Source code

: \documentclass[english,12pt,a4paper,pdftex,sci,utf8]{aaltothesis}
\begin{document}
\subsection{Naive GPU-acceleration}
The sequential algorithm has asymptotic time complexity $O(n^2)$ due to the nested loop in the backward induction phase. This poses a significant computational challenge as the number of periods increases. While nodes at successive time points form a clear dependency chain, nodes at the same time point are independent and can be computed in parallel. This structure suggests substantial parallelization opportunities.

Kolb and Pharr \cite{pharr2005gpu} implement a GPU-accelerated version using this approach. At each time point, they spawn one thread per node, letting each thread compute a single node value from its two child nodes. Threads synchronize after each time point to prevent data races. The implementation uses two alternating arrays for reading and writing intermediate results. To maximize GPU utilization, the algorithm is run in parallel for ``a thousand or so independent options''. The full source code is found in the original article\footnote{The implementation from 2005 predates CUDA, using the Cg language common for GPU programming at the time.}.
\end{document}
===============
Using the data above, repeat every line exactly.

Answer box:
Source code

: \documentclass[english,12pt,a4paper,pdftex,sci,utf8]{aaltothesis}
\begin{document}
\subsection{Naive GPU-acceleration}
The sequential algorithm has asymptotic time complexity $O(n^2)$ due to the nested loop in the backward induction phase. This poses a significant computational challenge as the number of periods increases. While nodes at successive time points form a clear dependency chain, nodes at the same time point are independent and can be computed in parallel. This structure suggests substantial parallelization opportunities.

Kolb and Pharr \cite{pharr2005gpu} implement a GPU-accelerated version using this approach. At each time point, they spawn one thread per node, letting each thread compute a single node value from its two child nodes. Threads synchronize after each time point to prevent data races. The implementation uses two alternating arrays for reading and writing intermediate results. To maximize GPU utilization, the algorithm is run in parallel for ``a thousand or so independent options''. The full source code is found in the original article\footnote{The implementation from 2005 predates CUDA, using the Cg language common for GPU programming at the time.}.
\end{document}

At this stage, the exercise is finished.